23. Mama

2.5K 279 57
                                    

Sejak beberapa jam yang lalu Altarel hanya diam. Menatap hamparan kelap-kelip bintang yang tampak sangat indah malam ini.

Bibirnya perlahan terangkat membentuk seulas garis senyum. Senyuman tulus yang tak pernah ia tunjukkan kepada siapapun sebelumnya.

Tenang dan damai. Itulah yang Altarel rasakan sekarang ini. Perasaan lega sekaligus juga hampa. Tidak seperti hari-hari biasanya. Altarel mulai merasa hidupnya terasa lebih berarti. Belakangan ini ia merasa hal baik akan segera datang kepadanya.

"Mama, Prince rindu..."

Bergumam pelan. Matanya tak pernah lepas dari sang bintang diatas sana. Rasa rindu yang begitu menyesakkan dada. Rasa rindu yang amat sangat untuk sang bunda yang tengah terbaring dirumah sakit sana. Ibunya. Wanita yang telah melahirkannya kedunia.

"Rel..."

Altarel mengusap sepercik air mata yang hampir keluar dari sudut matanya. Astaga, saking rindunya dengan Mama, Altarel sampai tak sadar jika dia baru saja menangis.

"Ngapain disini? Gak dingin?" tanya Jelita yang sekarang sudah berdiri disampingnya, "Tunggu dulu! Kamu nangis, ya? Siapa yang nyakitin kamu? Sini bilang sama aku."

Lucu sekali. Altarel yang mendengar itu lantas langsung tertawa. Ada-ada saja tunangannya ini.

Memang semenjak kejadian waktu itu, Altarel dan Jelita semakin terbuka satu sama lain. Jelita juga sudah mulai menerimanya. Tidak ada keterpaksaan lagi disini. Bahkan, mereka berdua tak ragu lagi untuk saling menunjukkan kemesraan mereka didepan umum.

"Sama siapa kesini?" Altarel bertanya sambil menatap Jelita dalam.

"Sama Sastra.
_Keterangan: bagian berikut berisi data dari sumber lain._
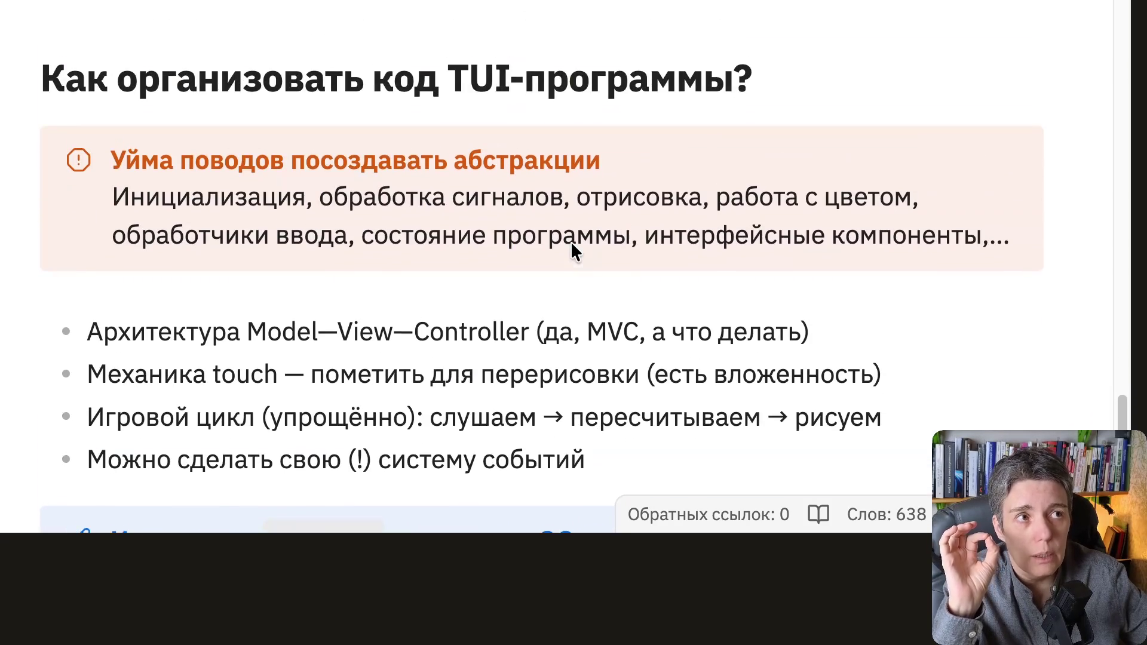
{"action": "scroll", "coordinate": [571, 242], "scroll_direction": "up", "scroll_amount": 1}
Dia ngajakin aku kesini buat bahas soal penyerangan yang menimpa Arkana dan Hazel waktu itu, sama anak-anak The Daz's yang lain," jelas Jelita. Benar. Mereka kini tengah berada di dalam markas besar Dangerioz. Sastra yang mengajak Jelita kemari lantaran Regal dan Biru meminta mereka untuk datang guna mengorek informasi lebih dalam tentang siapa dalang dari penyerangan Arkana-Hazel hari itu.

Altarel menganggukkan kepalanya mengerti, "Kenapa gak bilang sama aku kalau mau kesini? Biar aku bisa sekalian jemput kamu." Jelita meringis. Mendengar Altarel berbicara kepadanya dengan embel-embel 'Aku-Kamu' membuat hatinya menjadi tidak karuan. Karena biasanya jika tidak dengan bahasa kasar ya dengan umpatan-umpatan menjijikan Jelita memanggil laki-laki itu.

Seperti yang kita tau sejak dulu Jelita sangat membenci kehadiran Altarel dihidupnya.

"Sengaja hehe. Lagian 'kan perginya sama Sastra bukan sama cowok lain," balas Jelita dengan senyum manis.

Altarel terkekeh pelan, "Awas aja kalau kamu berani pergi sama cowok lain. Apalagi sama Arsen teman sekelasmu itu. Aku kurung beneran kamu!" gertaknya. Jelita tertawa renyah. Altarel memang sudah lebih baik dari sebelumnya. Tetapi sifat posesifnya masih tetap sama hingga sekarang.

"Oh, iya. Kamu tadi kenapa? Kok nangis. Kangen sama Mama, ya?" Dugaan dan tepat sasaran Jelita bertanya dengan hati-hati. Tau betul jika menyangkut soal 'Mama' Altarel akan sangat sensitive. Cowok itu tidak ingin orang-orang tau apa yang telah dialaminya.

Jelita tentu tau semua itu, karena sedari kecil mereka sudah dijodohkan. Bahkan, sebelum Ibunda dari Altarel koma. Ya, bisa dibilang Jelita juga merupakan salah satu orang yang menyaksikan dengan mata kepala sendiri bagaimana runtuhnya keluarga Danadyaksa pada masa itu.

Dulu mungkin Jelita tidak ingin peduli dan terlihat acuh. Namun, sekarang situasinya sudah berbeda. Jelita mulai peduli dan membuka hati untuk tunangannya, Altarel.

"Enggak."

"Bohong banget."

"Gak apa-apa Jelita. Aku tadi cuma kelilipan aja. Emang pernah kamu lihat aku nangis? Enggak 'kan," kata Altarel sambil mencubit pipi Jelita gemas mencoba meyakinkan gadis itu.